Assumed same excess mortality rate as cat1 severe PEM

cat3 (mild wasting)

disability weight

0

cat3 (mild wasting)

excess mortality rate

0

cat4 (tmrel)

disability weight

0

cat4 (tmrel)

excess mortality rate

0

Data values

Parameter

Source

Note

Wasting risk exposure, rei_id=240

source=’exposure’, decomp_step=’step4’, status=’best’, gbd_round_id=6, year_id=2019, gbd_id_type=’rei’, gbd_id=240

deaths_c387

source=’codcorrect’, decomp_step=’step5’, status=’best’, gbd_round_id=6, year_id=2019, gbd_id_type=’cause’, gbd_id=387

prevalence_c387

source=’como’, decomp_step=’step5’, status=’best’, gbd_round_id=6, year_id=2019, gbd_id_type=’cause’, gbd_id=387, measure_id=5

prevalence_s{198,199,2033,2036}

source=’como’, decomp_step=’step5’, status=’best’, gbd_round_id=6, year_id=2019, gbd_id_type=’sequela’, gbd_id=[198,199,2033,2036], measure_id=5

dw_s{198,199,2033,2036}

Pull from GBD 2019

Listed in the note below for easy reference

Note

PEM sequelae disability weights from GBD

Disability weight

Value

Note

dw_s198

0.051 (0.031–0.079)

Moderate wasting with edema (from the GBD 2019 risk appendix table S13)

dw_s2033

0

Moderate wasting without edema (from the GBD 2019 risk appendix table S13)

dw_s199

0.128 (0.082–0.183)

Severe wasting without edema (from the GBD 2019 risk appendix table S13)

dw_s2036

0.172 (0.115-0.238)

Severe wasting with edema (from the GBD 2019 risk appendix table S13)

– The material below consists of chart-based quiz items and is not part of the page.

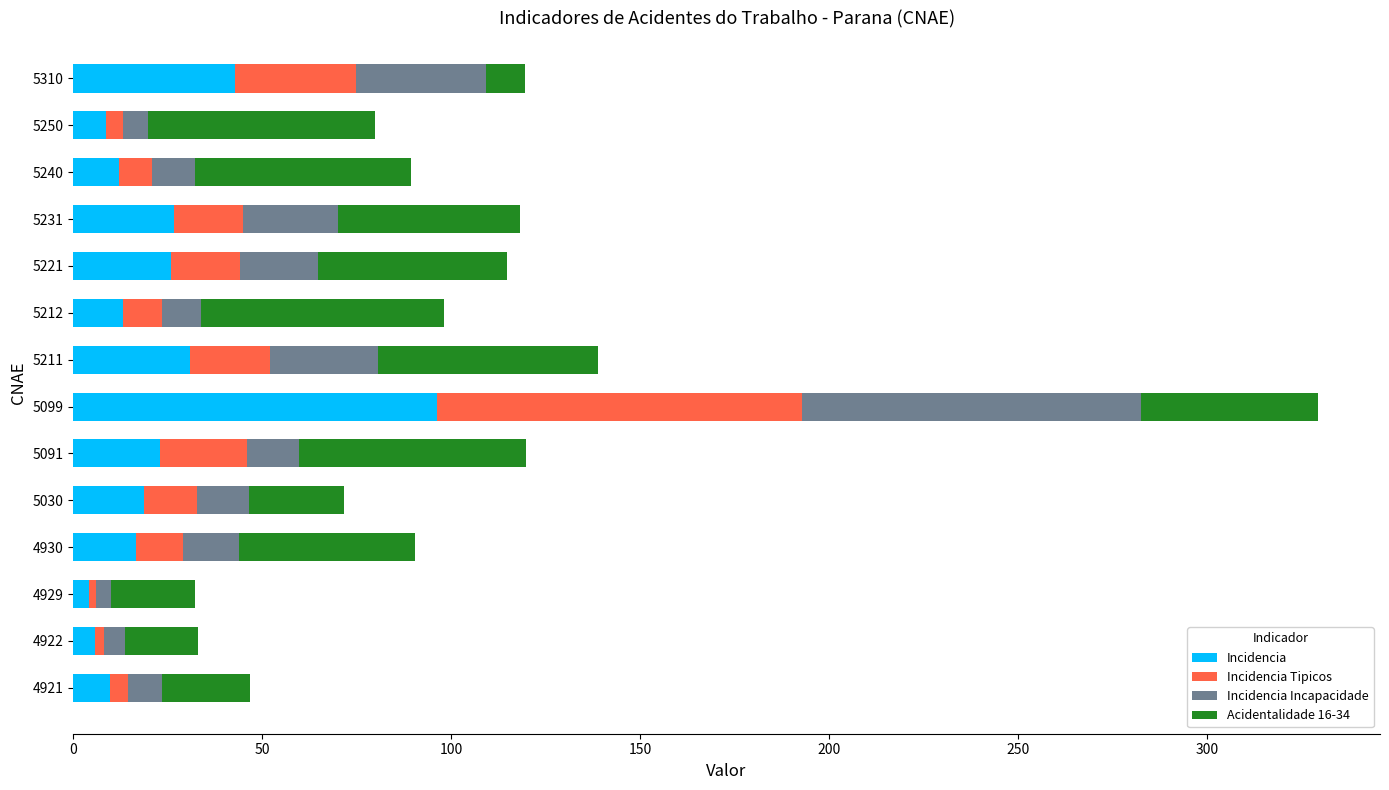

Count the number of categories in the chart.

14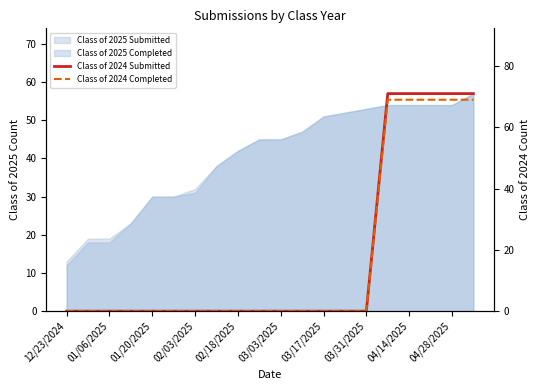

What position from the right is 19?

1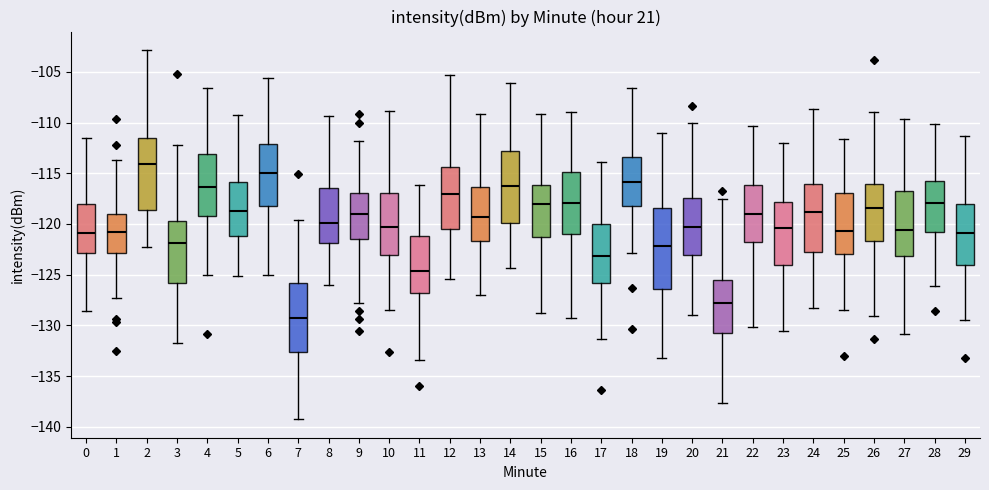

Which box is the tallest, from its lower edge to its upper edge?

19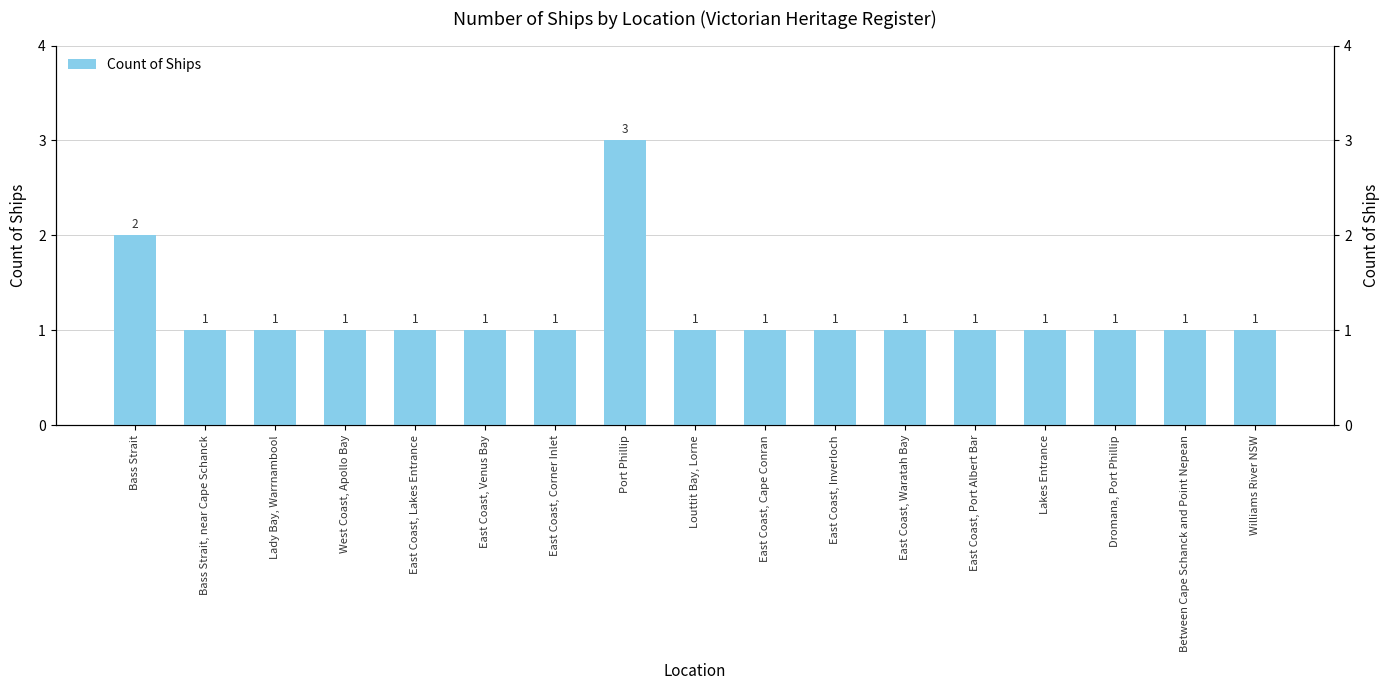

Reading left to right, list all the values displayed in this chart.

2	1	1	1	1	1	1	3	1	1	1	1	1	1	1	1	1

NOTE: It looks like these sequelae descriptions are mislabeled if logical numbering patterns were followed, but I have confirmed they are correct despite this suspicion.

Validation

  • Wasting exposure state person time should validate to GBD wasting risk exposure

  • PEM exposure state person time, CSMR, EMR, YLDs, and YLLs should validate to GBD prevalence

  • Moderate PEM state person time should occur among those in wasting exposure cat2 only

  • Severe PEM state person time should occur among those in wasting exposure cat1 only

Assumptions and limitations

We are modeling wasting as a chronic condition rather than the acute condition that it is. This may cause us to overestimate wasting burden among the population afflicted with correlated factors and vise versa. Additionally, we may underestimate wasting exposures in the older age groups as simulants with propensities for wasting exposure will die at a higher rate than those without. We also assume that moderate and severe PEM have equal excess mortality rates when it is likely higher for severe PEM.